昭和から平成に変わった1989年は激動の時代だった

 昭和から平成に変わった1989年は激動の時代だった。同年のきょう、〈昭和の歌姫〉美空ひばりさん最後の曲となる「川の流れのように」が出た▼人生は地図さえない、でこぼこ道や曲がりくねった道なのか。ひばりさんの生きざまとも重なり、いつ聴いても心の奥まで届く。〈生きることは旅すること 終わりのないこの道〉と歌う。
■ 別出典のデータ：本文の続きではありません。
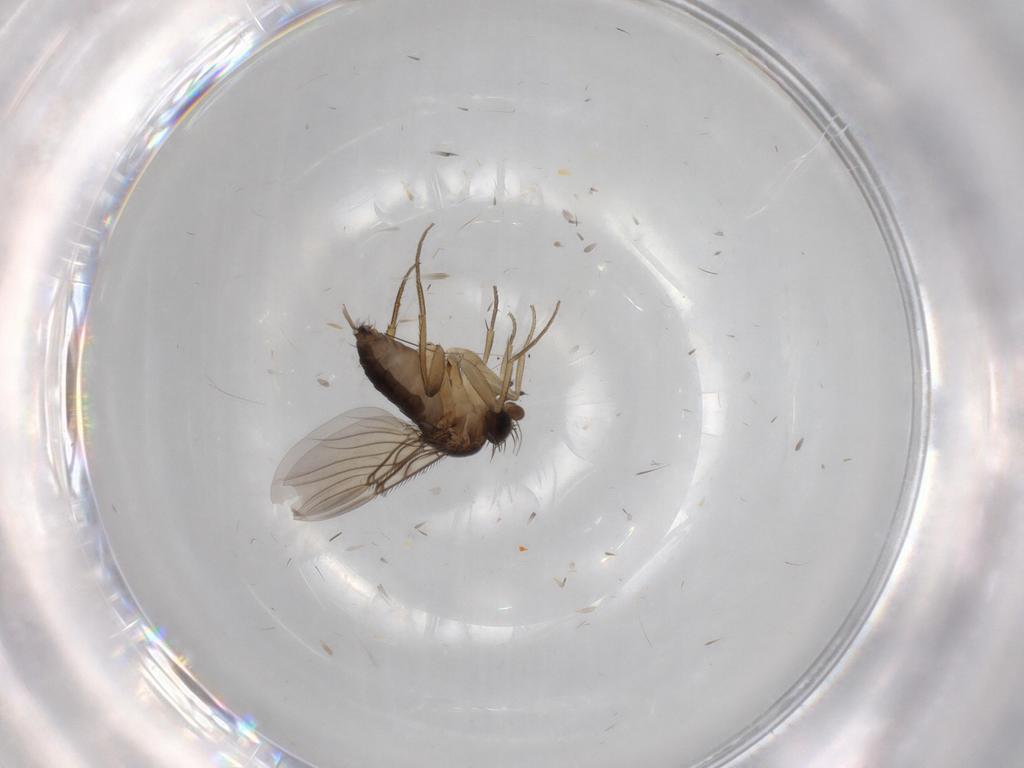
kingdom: Animalia
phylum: Arthropoda
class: Insecta
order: Diptera
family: Phoridae
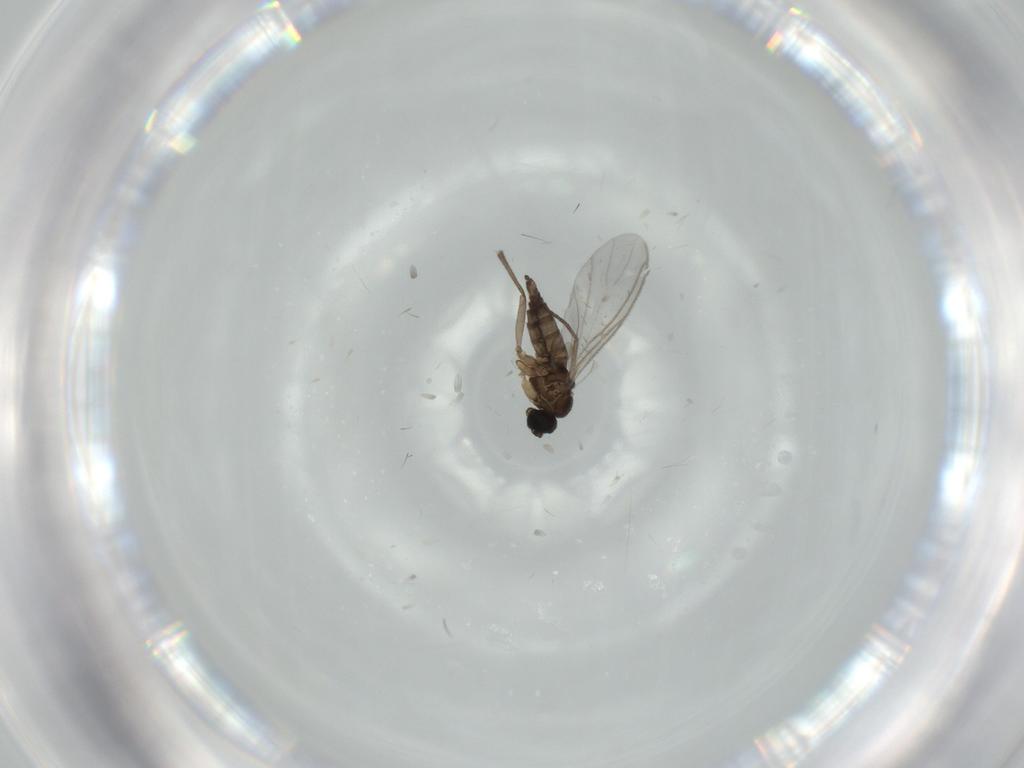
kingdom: Animalia
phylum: Arthropoda
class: Insecta
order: Diptera
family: Sciaridae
戦争と平和の二つを経験した〈昭和〉そのものだった。題名の川は1が三つ並ぶ1月11日とも符合する▼この年は天安門事件やベルリンの壁崩壊と世界的にも大転換期となる。貿易自由化の荒波が襲う。日米牛肉・オレンジ交渉妥結で国内農業の市場開放路線が決定的に。苦悩は今も続く。今年の2018年は平成30年で1年4カ月後に改元する。雑誌特集は「さらば平成」と題し平成時代の総括が相次ぐ▼平成は政権交代や大規模災害など先の歌が表す地図さえない〈曲がりくねった道〉そのもの。中国の古典の「地平らかに天成る」から引いたが、由来とは逆に天変地異が覆う。きょうは死者・行方不明者2万人を超す「あの日」の悲劇から6年10カ月。「3・11」と記号化した言葉が横行するのは、震災風化の一断面でもあるのか▼1月11日は「鏡開き」の地方も多い。どうか、無病息災の願いが届きますように。